Problem requirements >> Reproduce all entries below verbatim. Skip the pictures.

_ _ _

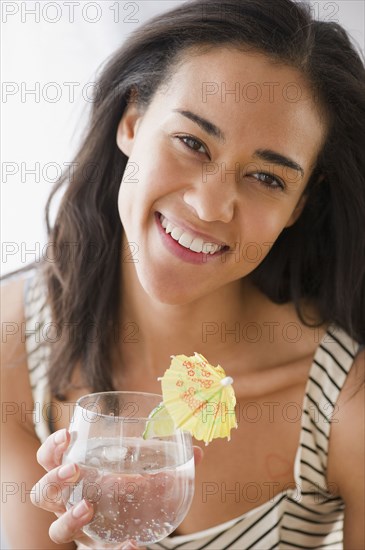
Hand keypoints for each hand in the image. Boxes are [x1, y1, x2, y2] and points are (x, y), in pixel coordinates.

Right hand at [32, 428, 203, 547]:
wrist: (130, 528)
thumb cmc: (130, 491)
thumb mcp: (144, 470)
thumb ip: (166, 459)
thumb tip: (197, 450)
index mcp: (75, 476)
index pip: (49, 459)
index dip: (52, 447)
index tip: (67, 437)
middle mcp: (68, 503)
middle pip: (43, 493)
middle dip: (53, 480)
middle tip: (74, 470)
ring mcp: (78, 529)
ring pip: (55, 529)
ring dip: (68, 519)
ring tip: (88, 507)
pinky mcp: (94, 547)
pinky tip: (132, 545)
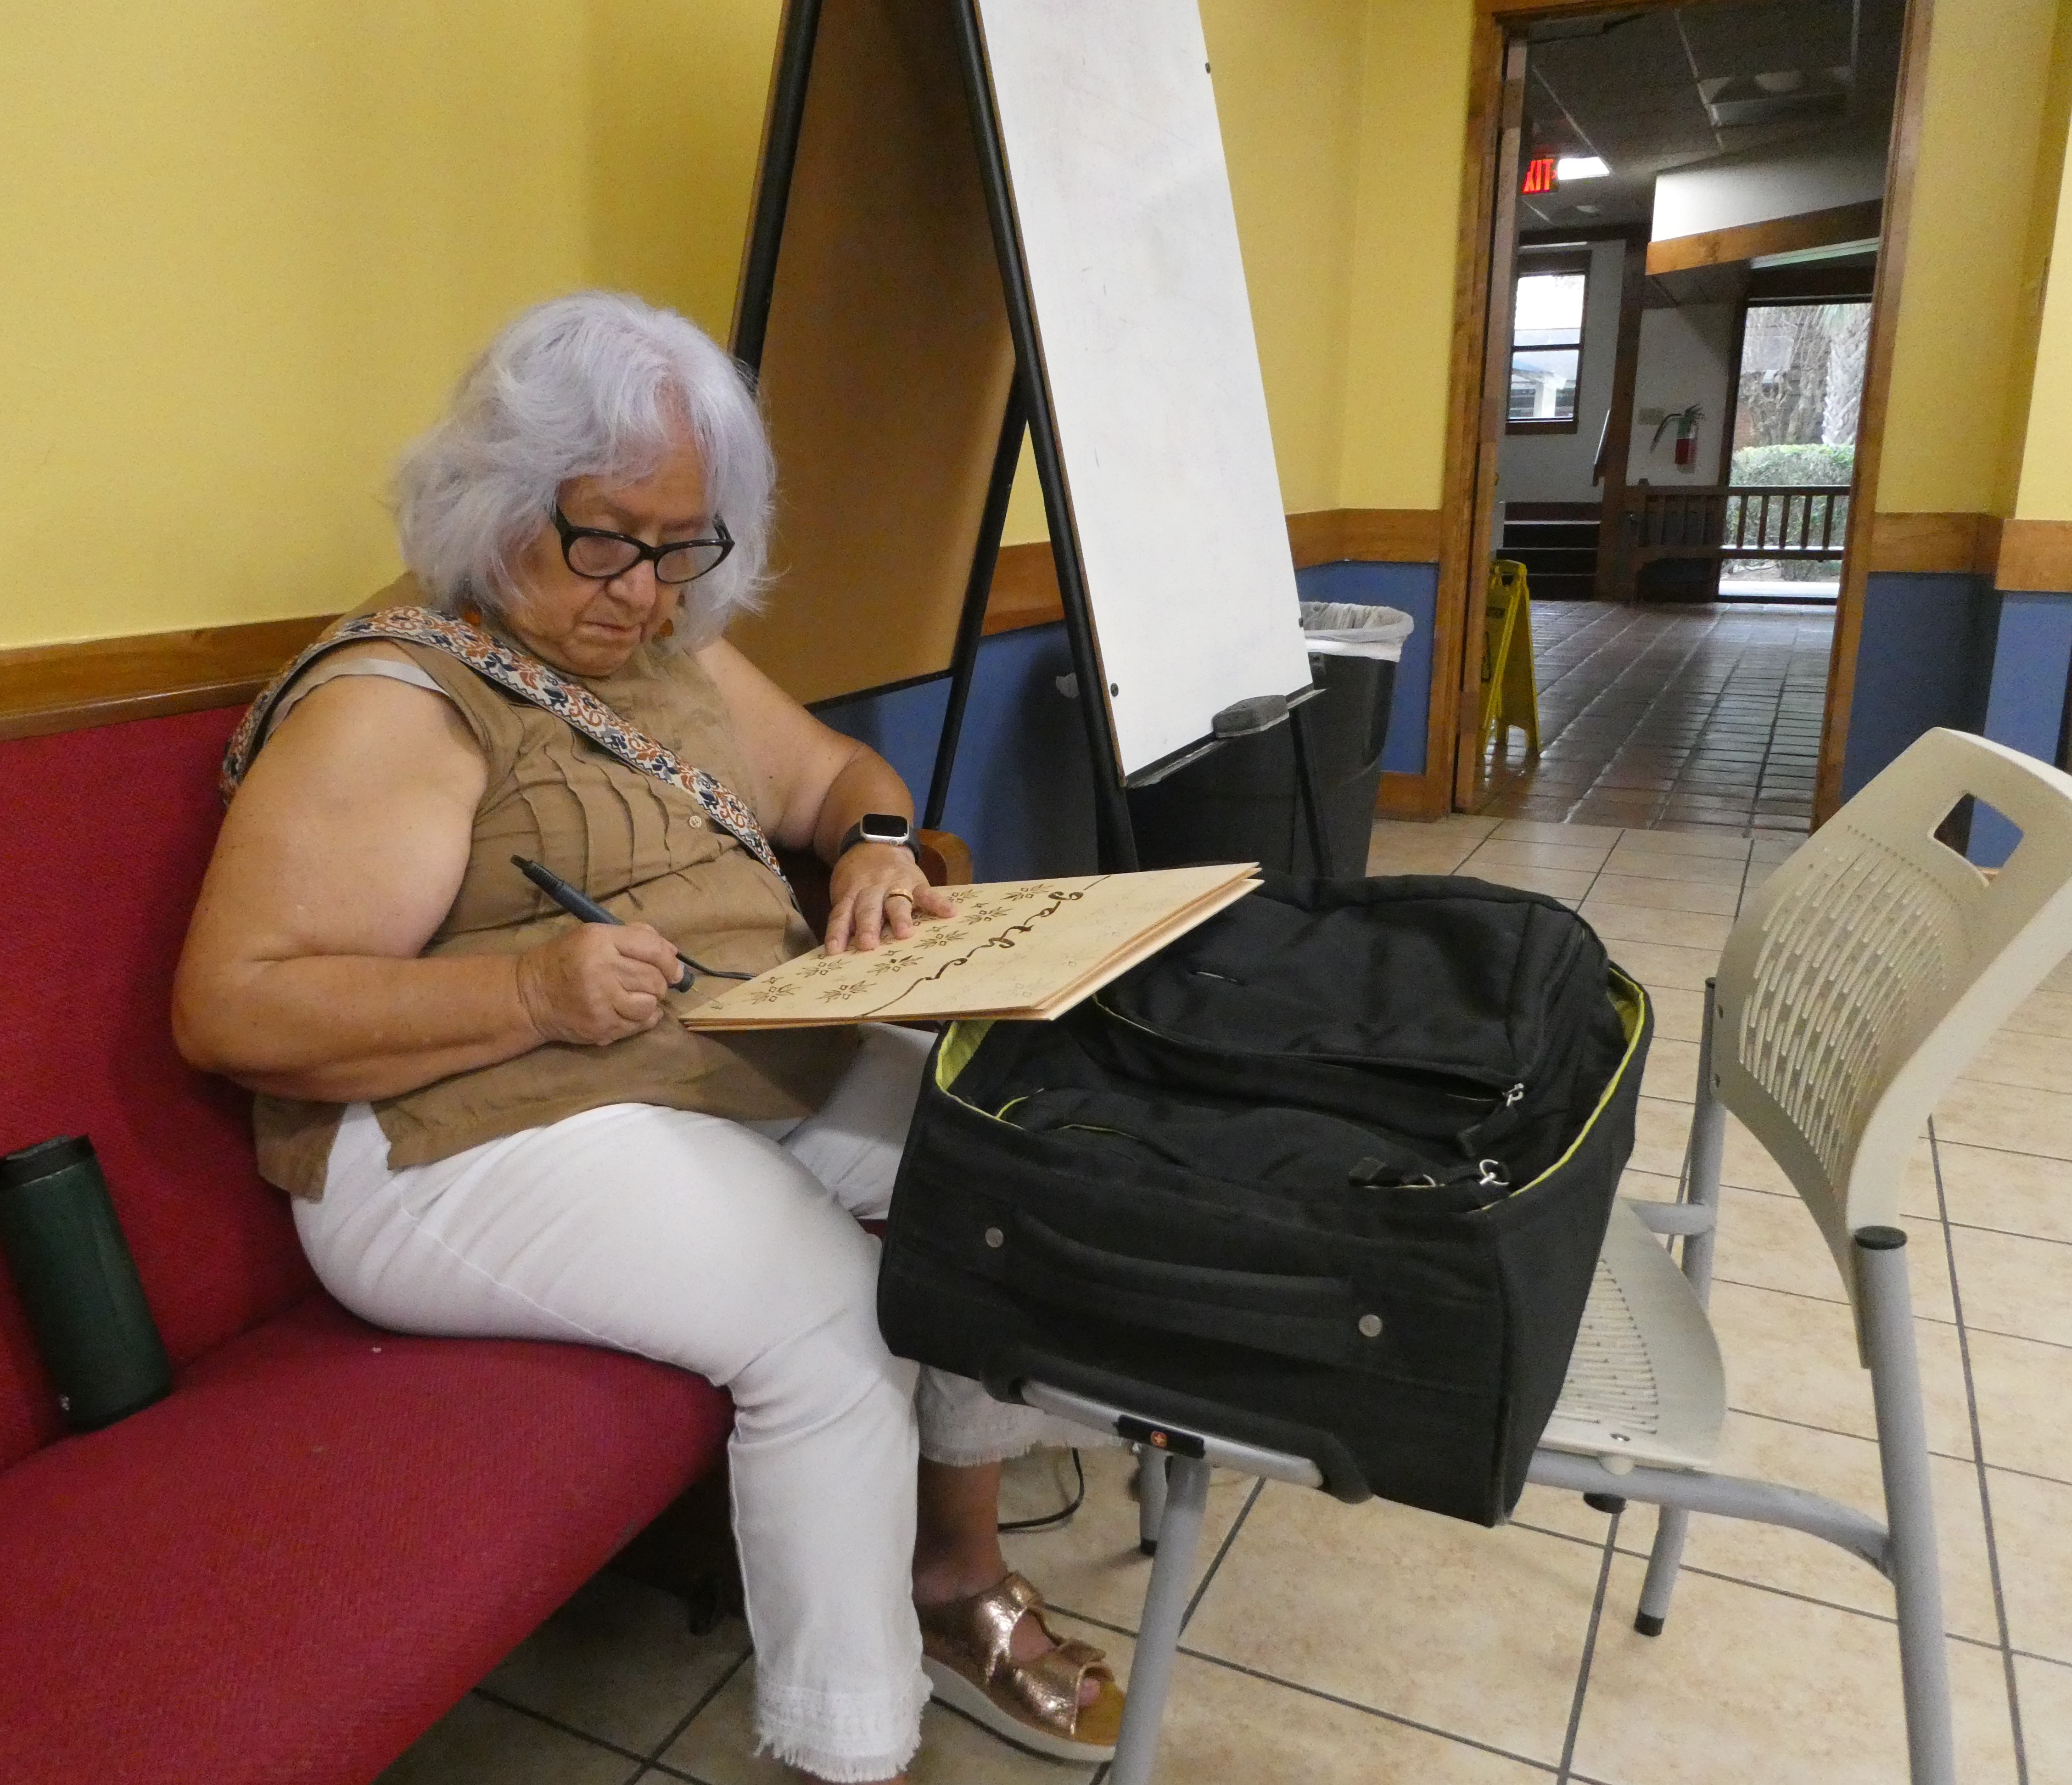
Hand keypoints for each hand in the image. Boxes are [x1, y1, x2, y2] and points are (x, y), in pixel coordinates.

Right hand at [515, 923, 681, 1044]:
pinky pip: (638, 1025)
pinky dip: (643, 1019)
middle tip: (652, 984)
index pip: (652, 949)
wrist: (529, 996)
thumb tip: (673, 953)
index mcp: (600, 941)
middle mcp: (601, 970)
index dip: (669, 960)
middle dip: (661, 983)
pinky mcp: (600, 1027)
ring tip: (637, 997)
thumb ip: (635, 937)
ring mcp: (600, 1002)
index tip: (673, 969)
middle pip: (654, 979)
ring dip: (650, 1002)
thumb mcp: (594, 935)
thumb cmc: (565, 960)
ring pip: (649, 1004)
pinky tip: (632, 1012)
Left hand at [824, 843, 955, 953]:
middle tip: (868, 944)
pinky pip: (927, 893)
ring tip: (904, 933)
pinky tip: (949, 912)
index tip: (835, 950)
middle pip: (869, 909)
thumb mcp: (845, 892)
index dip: (838, 932)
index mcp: (852, 893)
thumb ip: (845, 916)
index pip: (842, 914)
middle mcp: (872, 890)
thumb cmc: (859, 878)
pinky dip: (938, 903)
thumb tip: (839, 950)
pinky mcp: (916, 882)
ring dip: (899, 918)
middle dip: (868, 926)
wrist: (876, 843)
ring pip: (896, 902)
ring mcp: (896, 885)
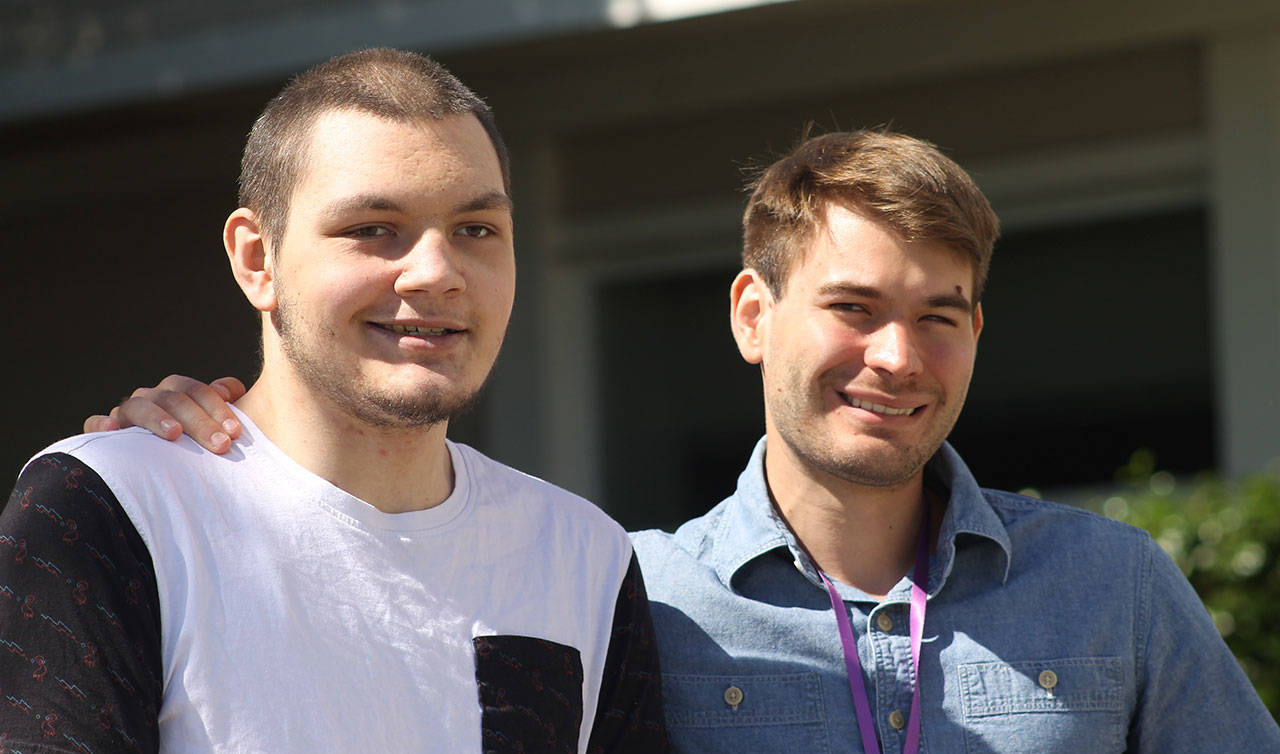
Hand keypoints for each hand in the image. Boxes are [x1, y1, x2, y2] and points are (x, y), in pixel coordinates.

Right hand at [83, 375, 246, 453]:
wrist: (160, 472)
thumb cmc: (196, 446)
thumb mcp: (214, 424)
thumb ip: (225, 403)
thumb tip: (232, 389)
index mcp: (176, 392)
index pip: (196, 390)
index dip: (217, 407)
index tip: (235, 432)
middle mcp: (150, 399)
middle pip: (173, 399)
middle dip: (199, 421)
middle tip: (221, 445)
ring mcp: (125, 415)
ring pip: (138, 406)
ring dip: (158, 418)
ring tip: (175, 434)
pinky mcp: (103, 434)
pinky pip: (94, 424)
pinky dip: (101, 424)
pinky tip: (112, 430)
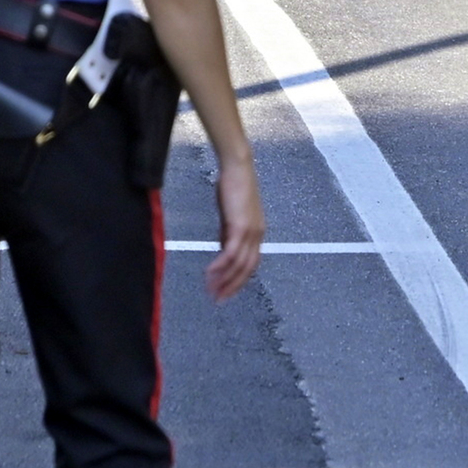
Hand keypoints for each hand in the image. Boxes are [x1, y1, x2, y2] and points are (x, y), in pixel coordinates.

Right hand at [207, 152, 263, 300]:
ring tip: (210, 290)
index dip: (239, 281)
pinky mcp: (240, 226)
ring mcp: (251, 232)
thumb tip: (222, 250)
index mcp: (257, 233)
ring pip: (239, 265)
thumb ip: (228, 233)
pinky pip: (230, 253)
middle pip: (247, 270)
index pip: (251, 265)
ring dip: (224, 280)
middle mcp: (257, 235)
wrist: (237, 167)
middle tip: (218, 300)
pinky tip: (209, 273)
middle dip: (232, 287)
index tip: (226, 292)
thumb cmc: (233, 186)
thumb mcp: (230, 215)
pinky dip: (220, 266)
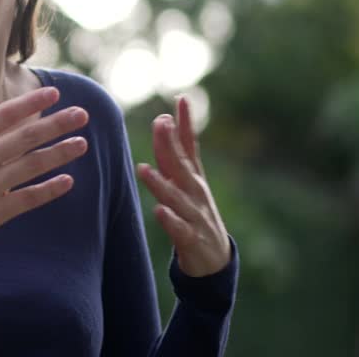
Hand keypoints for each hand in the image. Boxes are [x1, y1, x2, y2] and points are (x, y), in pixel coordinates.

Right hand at [0, 76, 89, 263]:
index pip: (0, 117)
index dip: (29, 104)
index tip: (53, 94)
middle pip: (23, 139)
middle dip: (56, 125)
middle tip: (82, 114)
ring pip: (30, 168)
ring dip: (59, 154)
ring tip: (82, 143)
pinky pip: (25, 201)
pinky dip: (47, 191)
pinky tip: (67, 181)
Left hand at [136, 95, 230, 276]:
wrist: (215, 259)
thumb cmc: (195, 214)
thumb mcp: (187, 183)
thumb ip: (175, 155)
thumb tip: (164, 122)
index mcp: (193, 178)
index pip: (190, 146)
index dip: (185, 124)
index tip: (181, 99)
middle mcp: (195, 192)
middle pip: (181, 166)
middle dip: (170, 144)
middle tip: (161, 122)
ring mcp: (195, 215)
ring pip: (176, 197)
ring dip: (160, 183)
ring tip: (143, 168)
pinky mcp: (191, 239)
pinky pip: (179, 229)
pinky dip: (170, 220)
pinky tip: (160, 211)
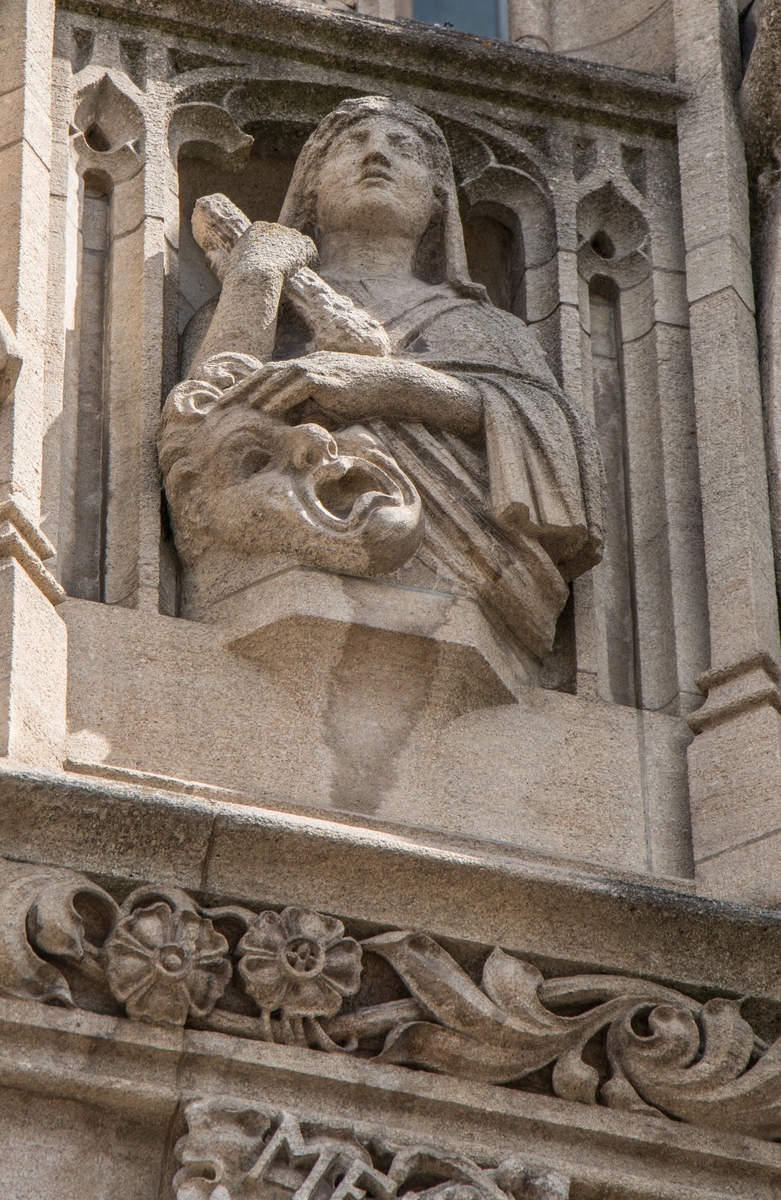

_ _ _

Exercise result >>
Hand keypoints for each hand in the image. Boxes are [x1, y1, x2, y2] and points are (x, y), in pixel coordinates.

Right hand at [32, 428, 203, 547]:
wrist: (130, 528)
thumb cmc: (130, 491)
thumb mcp: (144, 470)
thumb ip: (166, 459)
thumb tip: (197, 450)
index mcp: (75, 476)
index pip: (49, 459)
index dip: (52, 447)
index tip: (67, 437)
middle mcp: (68, 503)
middle pip: (43, 493)
middle dip: (53, 480)
middle tip: (74, 470)
ring mcp: (78, 529)
ring pip: (55, 529)
ring dip: (68, 519)
ring tip: (88, 507)
pinky mcp: (94, 547)
pinky tip: (132, 545)
Hand keypoints for each hand in the image. Boxes are [x1, y1, x2, y2] and points are (x, y), in pixel coordinates.

Right hand at [515, 923, 681, 1044]:
pinky pip: (638, 1025)
pinky dip: (643, 1019)
middle tip: (652, 984)
index pip: (652, 949)
wrist: (529, 996)
thumb tip: (673, 953)
index mcp: (600, 941)
middle mcp: (601, 970)
index dip: (669, 960)
middle dip: (661, 983)
pinky mcp: (600, 1027)
ring tip: (637, 997)
thumb ip: (635, 937)
ring mcp: (600, 1002)
index tip: (673, 969)
middle pip: (654, 979)
ring dip: (650, 1002)
thumb mcp: (594, 935)
thumb cmc: (565, 960)
ring pip: (649, 1004)
pinky tip: (632, 1012)
Left hand at [824, 843, 955, 953]:
middle tip: (868, 944)
pinky pip: (927, 893)
ring tip: (904, 933)
pinky tip: (949, 912)
index tip: (835, 950)
middle pip: (869, 909)
thumb mcp: (845, 892)
index dip: (838, 932)
index mcp: (852, 893)
thumb ip: (845, 916)
index pip: (842, 914)
middle mcp: (872, 890)
thumb cmc: (859, 878)
pinky dip: (938, 903)
thumb tip: (839, 950)
pinky mcp: (916, 882)
ring dip: (899, 918)
middle dip: (868, 926)
wrist: (876, 843)
ring pip: (896, 902)
ring mcp: (896, 885)
Hand keypoints for each hand in the image. Boxes are [x1, y1, x2, y2] and points are (x, y), in pixel coordinates.

Right hand at [83, 375, 246, 453]:
wrist: (160, 472)
thumb cmc: (196, 446)
thumb mcp: (214, 424)
thumb ip: (225, 403)
thumb tip: (232, 389)
index mcp: (176, 392)
index pip: (196, 390)
index dip: (217, 407)
index tip: (235, 432)
middle mcp: (150, 399)
middle pip: (173, 399)
middle dip: (199, 421)
middle tip: (221, 445)
ring mcp: (125, 415)
ring pip: (138, 406)
ring dip: (158, 418)
ring tip: (175, 434)
pinky mcp: (103, 434)
pinky pip: (94, 424)
pinky dip: (101, 424)
pinky tip: (112, 430)
Hand keypoints for each hand in the image. Boxes are [x1, y1, x2, y2] and points are (x, y), in pixel coordinates.

Right hand at [207, 152, 263, 300]:
ring tip: (210, 290)
index dip: (239, 281)
pinky mcp: (240, 226)
ring mcp: (251, 232)
thumb tip: (222, 250)
index mcp: (257, 233)
ring pip: (239, 265)
thumb ip: (228, 233)
pinky pip: (230, 253)
middle pip: (247, 270)
index pip: (251, 265)
ring dip: (224, 280)
middle mcp: (257, 235)
wrist: (237, 167)
middle tip: (218, 300)
pinky tip: (209, 273)
middle dip: (232, 287)
index tip: (226, 292)
thumb cmc: (233, 186)
thumb mcp: (230, 215)
pinky dip: (220, 266)
Hand keypoints for each hand in the image. Boxes are [x1, y1, x2, y2] and points are (x, y), in pixel coordinates.

Right hand at [0, 76, 89, 263]:
index pip: (0, 117)
index dip: (29, 104)
index tip: (53, 94)
middle pip: (23, 139)
middle dip: (56, 125)
middle tip: (82, 114)
ring pip: (30, 168)
ring dip: (59, 154)
ring tip: (82, 143)
pinky pip: (25, 201)
pinky dip: (47, 191)
pinky tip: (67, 181)
Left hand at [136, 95, 230, 276]:
wrist: (215, 259)
thumb cmc: (195, 214)
thumb mcp: (187, 183)
thumb ip: (175, 155)
thumb tip: (164, 122)
index mcp: (193, 178)
index pip: (190, 146)
index dip: (185, 124)
index tip: (181, 99)
middle mcp: (195, 192)
middle pip: (181, 166)
middle dip: (170, 144)
middle tip: (161, 122)
ring mcp: (195, 215)
ring pip: (176, 197)
ring dip: (160, 183)
ring tip: (143, 168)
pinky mcp: (191, 239)
pinky pip: (179, 229)
pinky dip: (170, 220)
pinky tip: (160, 211)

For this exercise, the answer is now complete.